Binge drinking is the most harmful pattern of alcohol use and carries serious health risks. Binge drinking is commonly defined as five or more drinks in a two hour period for men and four or more drinks in a two hour period for women. Binge drinking is more common among men than women and rates of binge drinking are highest among those aged 21 to 25 years. However, binge drinking is not exclusive to younger people. In 20201, around 29 percent of those aged 40 to 44 years in the United States reported binge drinking in the past month, while about 22 percent of those aged 50 to 54 also reported binge drinking. As of 2021, the states with the highest binge drinking rates included Wisconsin, North Dakota, and Montana, while West Virginia and Utah had the lowest rates.

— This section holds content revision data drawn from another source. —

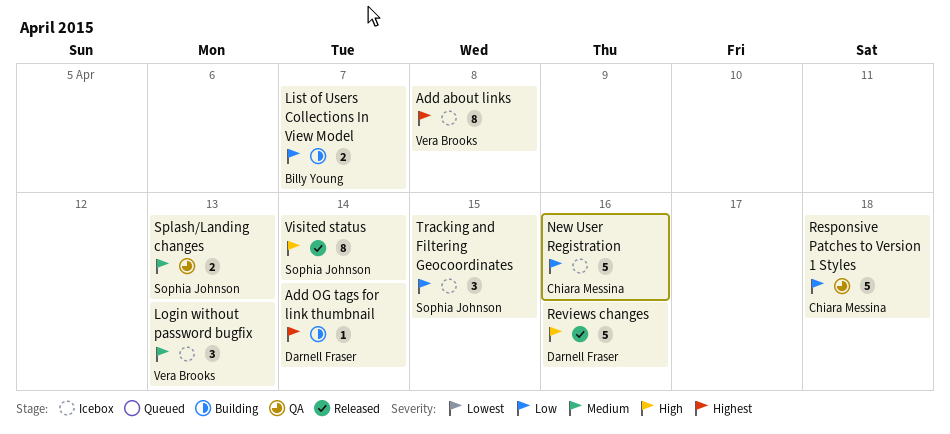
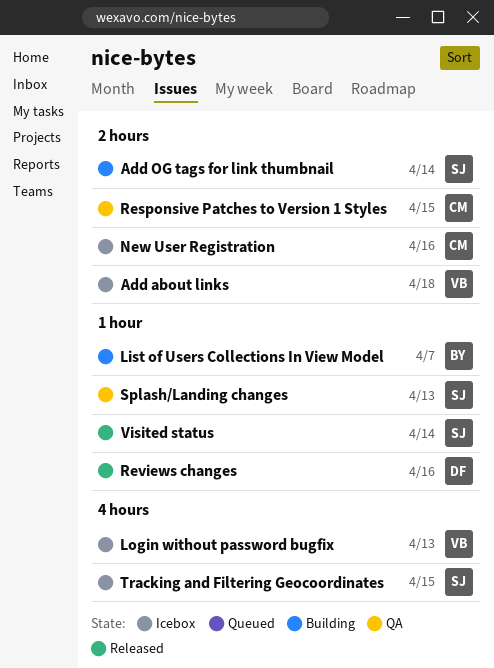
Add about links, due: Apr 8 -> Apr 18
Add OG tags for link thumbnail, owner: Darnell Fraser -> Sophia Johnson
Responsive Patches to Version 1 Styles, due: Apr 18 -> Apr 15

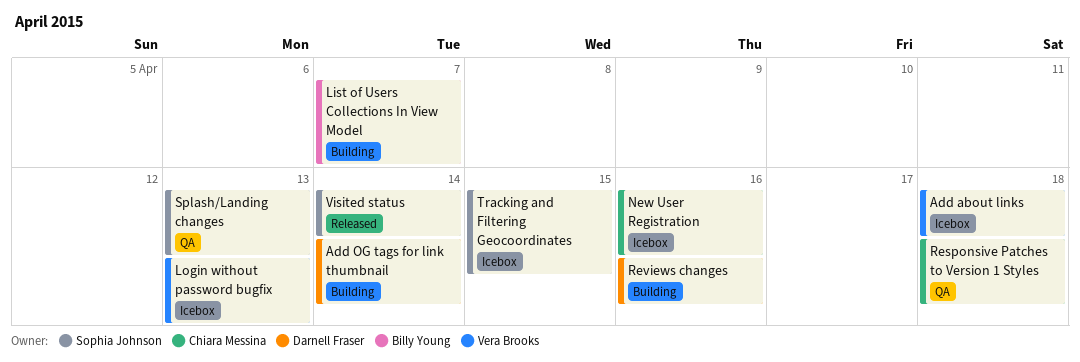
Add OG tags for link thumbnail, owner: Sophia Johnson -> Darnell Fraser
Responsive Patches to Version 1 Styles, due: Apr 15 -> Apr 18
Reviews changes, status: Released -> Building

Drinking among younger people
Alcohol use among younger people can be particularly troublesome, but rates of alcohol use among youth in the U.S. have steadily decreased over the last few decades. In 2022, the lifetime prevalence of alcohol use among those in grades 8, 10 and 12 stood at 41.3 percent, a significant decrease from a prevalence rate of 80 percent in 1991. Among those aged 12 to 20 years, around 14 percent of males and 16 percent of females were current alcohol drinkers. Given the reputation of colleges concerning partying and alcohol use it is no surprise that rates of binge drinking are higher among those aged 18 to 22 years who are enrolled in college than those who are not enrolled. However, following a similar trend as seen among high school students, binge drinking rates among those aged 18 to 22 years have dropped over recent years for both those enrolled in college and those who are not.